#### Saved data entries:
#####

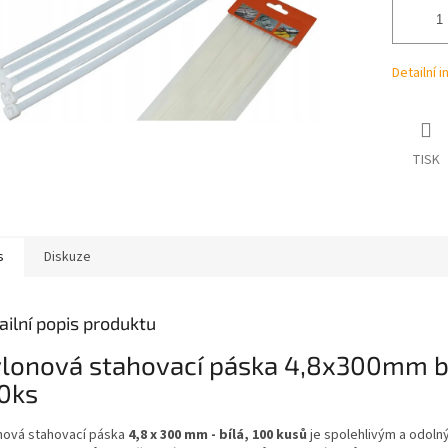
Detailní 
TISK
s
Diskuze
ailní popis produktu
lonová stahovací páska 4,8x300mm bí
0ks
nová stahovací páska
4,8 x 300 mm - bílá, 100 kusů
je spolehlivým a odol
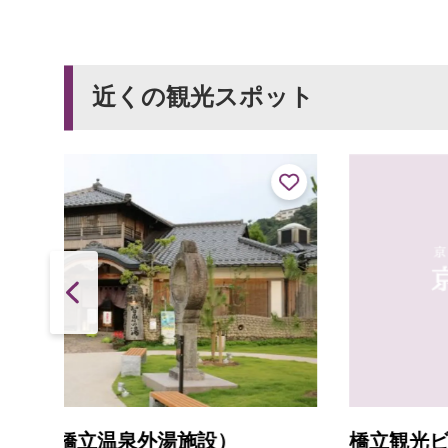
近くの観光スポット
橋立観光ビル・マウンティーンマウス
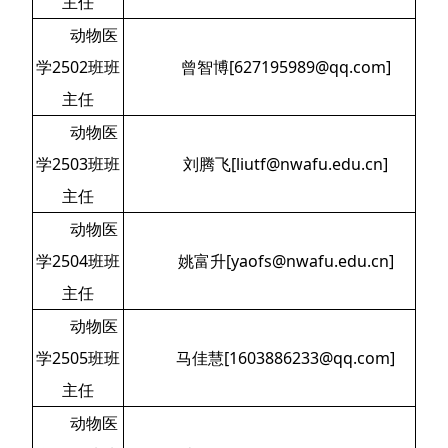
主任
动物医
学2502班班
曾智博[627195989@qq.com]
主任
动物医
学2503班班
刘腾飞[liutf@nwafu.edu.cn]
主任
动物医
学2504班班
姚富升[yaofs@nwafu.edu.cn]
主任
动物医
学2505班班
马佳慧[1603886233@qq.com]
主任
动物医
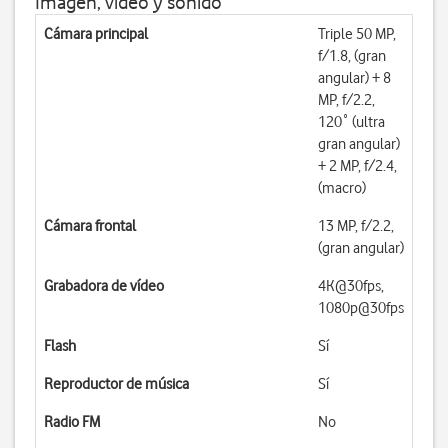
Imagen, vídeo y sonido
Cámara principal
Triple 50 MP,
f/1.8, (gran
angular) + 8
MP, f/2.2,
120˚ (ultra
gran angular)
+ 2 MP, f/2.4,
(macro)
Cámara frontal
13 MP, f/2.2,
(gran angular)
Grabadora de vídeo
4K@30fps,
1080p@30fps
Flash
Sí
Reproductor de música
Sí
Radio FM
No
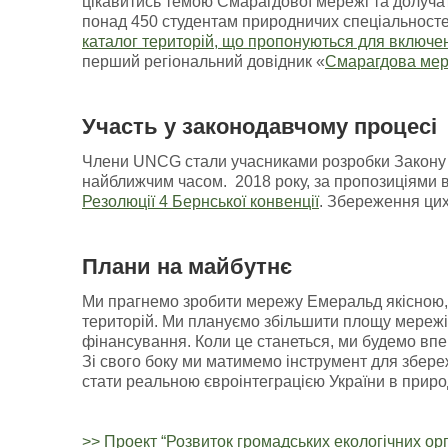
цікавитись темою Смарагдової мережі та долучат
понад 450 студентам природничих спеціальносте
каталог територій, що пропонуються для включе
перший регіональний довідник «
Смарагдова мер
Участь у законодавчому процесі
Члени UNCG стали учасниками розробки Закону У
найближчим часом. 2018 року, за пропозиціями в
Резолюції 4 Бернської конвенції
. Збереження цих
Плани на майбутнє
Ми прагнемо зробити мережу Емеральд якісною,
територій. Ми плануємо збільшити площу мережі
фінансування. Коли це станеться, ми будемо впе
Зі свого боку ми матимемо інструмент для збере
стати реальною євроінтеграцією України в приро
>> Проект “Розвиток громадських екологічних орг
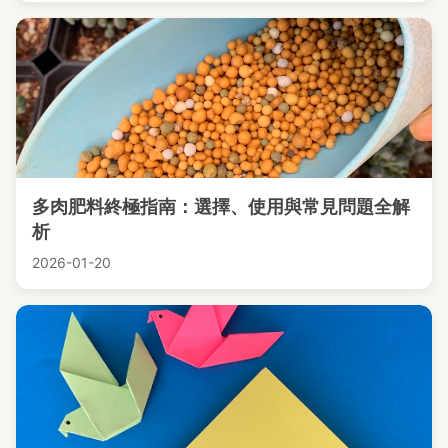
多肉肥料終極指南：選擇、使用與常見問題全解
析
2026-01-20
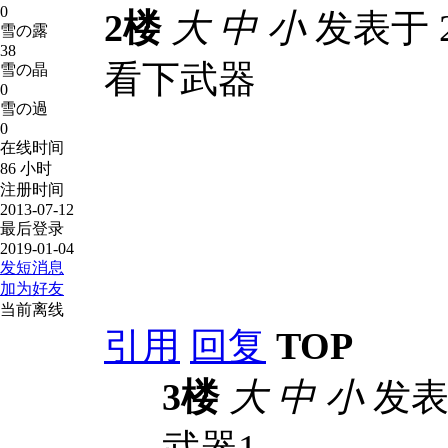
0
2楼
大
中
小
发表于 20
雪の露
38
看下武器
雪の晶
0
雪の過
0
在线时间
86 小时
注册时间
2013-07-12
最后登录
2019-01-04
发短消息
加为好友
当前离线
引用
回复
TOP
3楼
大
中
小
发表于 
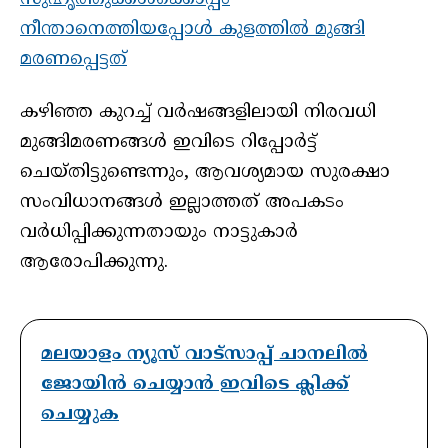
നീന്താനെത്തിയപ്പോൾ കുളത്തിൽ മുങ്ങി
മരണപ്പെട്ടത്
കഴിഞ്ഞ കുറച്ച് വർഷങ്ങളിലായി നിരവധി
മുങ്ങിമരണങ്ങൾ ഇവിടെ റിപ്പോർട്ട്
ചെയ്തിട്ടുണ്ടെന്നും, ആവശ്യമായ സുരക്ഷാ
സംവിധാനങ്ങൾ ഇല്ലാത്തത് അപകടം
വർധിപ്പിക്കുന്നതായും നാട്ടുകാർ
ആരോപിക്കുന്നു.
മലയാളം ന്യൂസ് വാട്സാപ്പ് ചാനലിൽ
ജോയിൻ ചെയ്യാൻ ഇവിടെ ക്ലിക്ക്
ചെയ്യുക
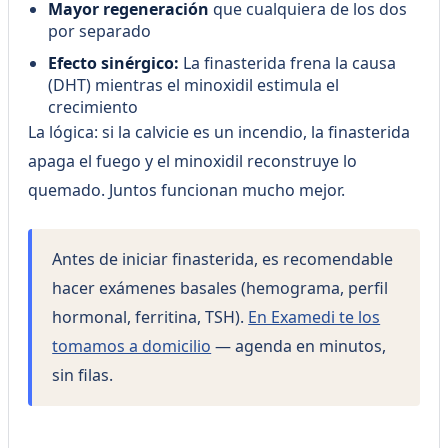
Mayor regeneración
que cualquiera de los dos
por separado
Efecto sinérgico:
La finasterida frena la causa
(DHT) mientras el minoxidil estimula el
crecimiento
La lógica: si la calvicie es un incendio, la finasterida
apaga el fuego y el minoxidil reconstruye lo
quemado. Juntos funcionan mucho mejor.
Antes de iniciar finasterida, es recomendable
hacer exámenes basales (hemograma, perfil
hormonal, ferritina, TSH).
En Examedi te los
tomamos a domicilio
— agenda en minutos,
sin filas.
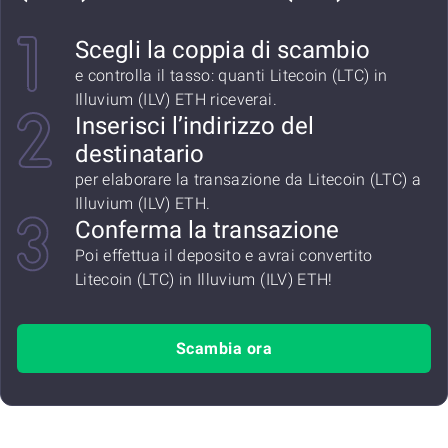
Scegli la coppia di scambio
e controlla il tasso: quanti Litecoin (LTC) in
Illuvium (ILV) ETH riceverai.
Inserisci l’indirizzo del
destinatario
per elaborare la transazione da Litecoin (LTC) a
Illuvium (ILV) ETH.
Conferma la transazione
Poi effettua il deposito e avrai convertito
Litecoin (LTC) in Illuvium (ILV) ETH!
Scambia ora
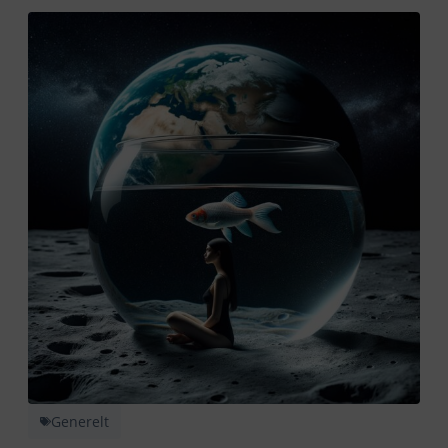
Generelt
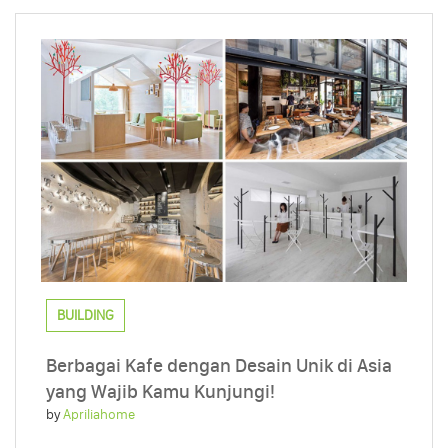
BUILDING
Berbagai Kafe dengan Desain Unik di Asia
yang Wajib Kamu Kunjungi!
by
Apriliahome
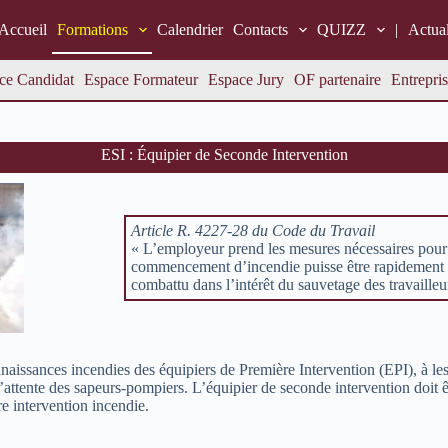
Accueil
Formations
Calendrier
Contacts
QUIZZ
|
Actual
ce Candidat
Espace Formateur
Espace Jury
OF partenaire
Entrepris
ESI : Équipier de Seconde Intervention
Article R. 4227-28 du Code du Travail
« L’employeur prend les mesures nécessaires pour
commencement d’incendie puisse être rapidement 
combattu dans l’intérêt du sauvetage des travailleu
naissances incendies des équipiers de Première Intervention (EPI), à le
l’attente des sapeurs-pompiers. L’équipier de seconde intervention doit ê
e intervention incendie.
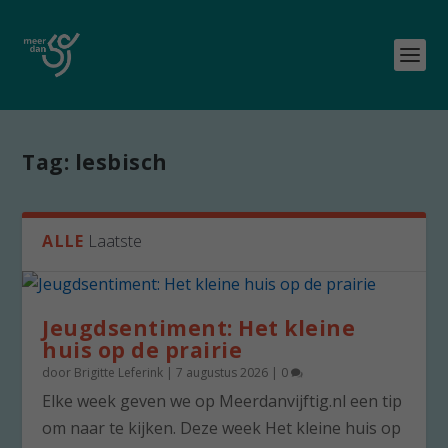
Tag:
lesbisch
ALLE
Laatste
Jeugdsentiment: Het kleine
huis op de prairie
door
Brigitte Leferink
|
7 augustus 2026
|
0
Elke week geven we op Meerdanvijftig.nl een tip
om naar te kijken. Deze week Het kleine huis op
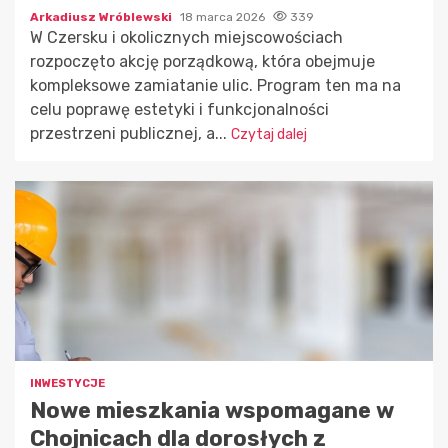
Arkadiusz Wróblewski
18 marca 2026
339
W Czersku i okolicznych miejscowościach
rozpoczęto akcję porządkową, która obejmuje
kompleksowe zamiatanie ulic. Program ten ma na
celu poprawę estetyki i funkcjonalności
przestrzeni publicznej, a...
Czytaj dalej
INWESTYCJE
Nowe mieszkania wspomagane w
Chojnicach dla dorosłych z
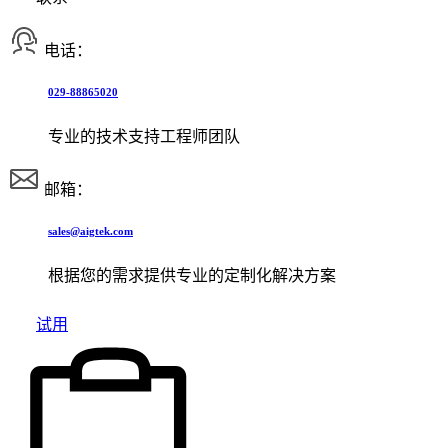
电话：
029-88865020
专业的技术支持工程师团队
邮箱：
sales@aigtek.com
根据您的需求提供专业的定制化解决方案
试用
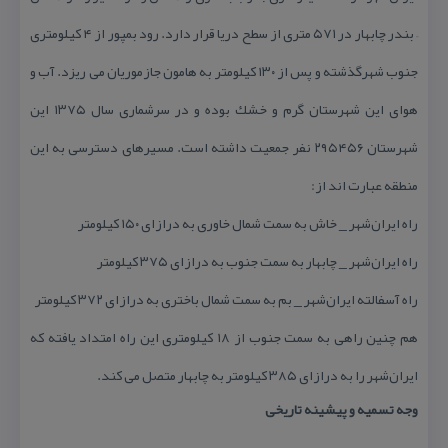
– بندر چابهار در ۵۷۱ متری از سطح دریا قرار دارد. رود بمپور از ۴ كیلومتری
جنوب شهرگذشته و پس از ۱۳۰ كیلومتر به هامون جازموریان می ریزد. آب و
هوای این شهرستان گرم و خشك بوده و در سرشماری سال ۱۳۷۵ این
شهرستان ۲۹۵۴۵۶ نفر جمعیت داشته است. مسیرهای دسترسی به این
منطقه عبارت اند از:
راه ایران‌شهر _ خاش به سمت شمال خاوری به درازای ۱۵۰ كیلومتر
راه ایران‌شهر _ چابهار به سمت جنوب به درازای ۳۷۵ كیلومتر
راه آسفالته ایران‌شهر _ بم به سمت شمال باختری به درازای ۳۷۲ كیلومتر
هم چنین راهی به سمت جنوب از ۱۸ كیلومتری این راه امتداد یافته كه
ایران‌شهر را به درازای ۳۸۵ كیلومتر به چابهار متصل می كند.
وجه تسمیه و پیشینه تاریخی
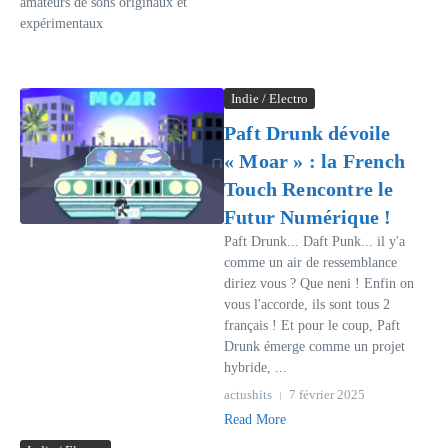
amateurs de sons originaux et
expérimentaux
Indie / Electro
Paft Drunk dévoile
« Moar » : la French
Touch Rencontre le
Futur Numérique !
Paft Drunk... Daft Punk... il y'a
comme un air de ressemblance
diriez vous ? Que neni ! Enfin on
vous l'accorde, ils sont tous 2
français ! Et pour le coup, Paft
Drunk émerge comme un projet
hybride, ...
actushits
7 février 2025
Read More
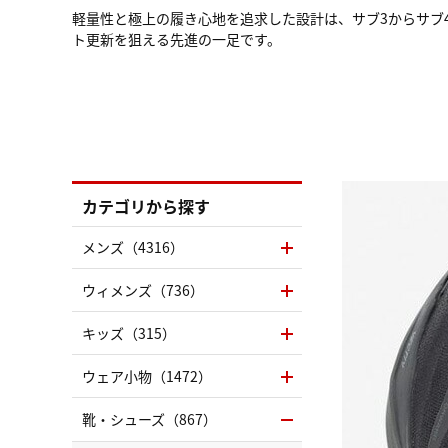
軽量性と極上の履き心地を追求した設計は、サブ3からサブ
ト更新を狙える先進の一足です。
カテゴリから探す
メンズ（4316）
ウィメンズ（736）
キッズ（315）
ウェア小物（1472）
靴・シューズ（867）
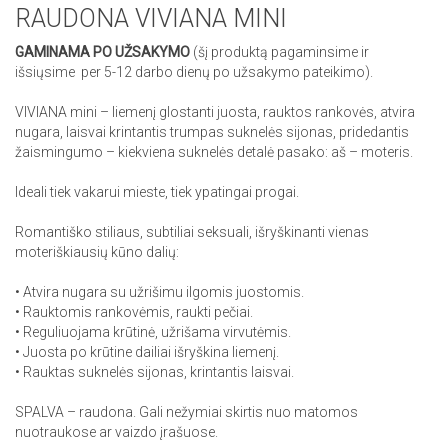
RAUDONA VIVIANA MINI
GAMINAMA PO UŽSAKYMO
(šį produktą pagaminsime ir
išsiųsime per 5-12 darbo dienų po užsakymo pateikimo).
VIVIANA mini – liemenį glostanti juosta, rauktos rankovės, atvira
nugara, laisvai krintantis trumpas suknelės sijonas, pridedantis
žaismingumo – kiekviena suknelės detalė pasako: aš – moteris.
Ideali tiek vakarui mieste, tiek ypatingai progai.
Romantiško stiliaus, subtiliai seksuali, išryškinanti vienas
moteriškiausių kūno dalių:
• Atvira nugara su užrišimu ilgomis juostomis.
• Rauktomis rankovėmis, raukti pečiai.
• Reguliuojama krūtinė, užrišama virvutėmis.
• Juosta po krūtine dailiai išryškina liemenį.
• Rauktas suknelės sijonas, krintantis laisvai.
SPALVA – raudona. Gali nežymiai skirtis nuo matomos
nuotraukose ar vaizdo įrašuose.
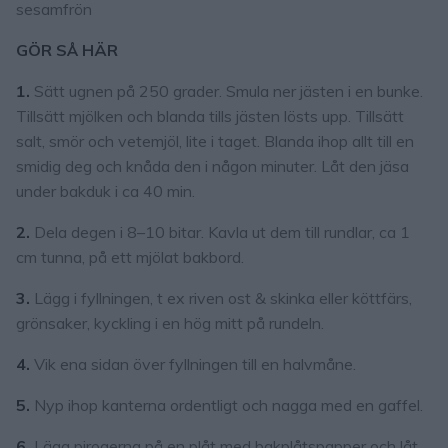
sesamfrön
GÖR SÅ HÄR
1.
Sätt ugnen på 250 grader. Smula ner jästen i en bunke.
Tillsätt mjölken och blanda tills jästen lösts upp. Tillsätt
salt, smör och vetemjöl, lite i taget. Blanda ihop allt till en
smidig deg och knåda den i någon minuter. Låt den jäsa
under bakduk i ca 40 min.
2.
Dela degen i 8–10 bitar. Kavla ut dem till rundlar, ca 1
cm tunna, på ett mjölat bakbord.
3.
Lägg i fyllningen, t ex riven ost & skinka eller köttfärs,
grönsaker, kyckling i en hög mitt på rundeln.
4.
Vik ena sidan över fyllningen till en halvmåne.
5.
Nyp ihop kanterna ordentligt och nagga med en gaffel.
6.
Lägg pirogerna på en plåt med bakplåtspapper och låt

#####

#### Instructions for the task:
Pull out every line in the entries above that contains the word "мережі".

#### Solution to the exercise:
цікавитись темою Смарагдової мережі та долучат
територій. Ми плануємо збільшити площу мережі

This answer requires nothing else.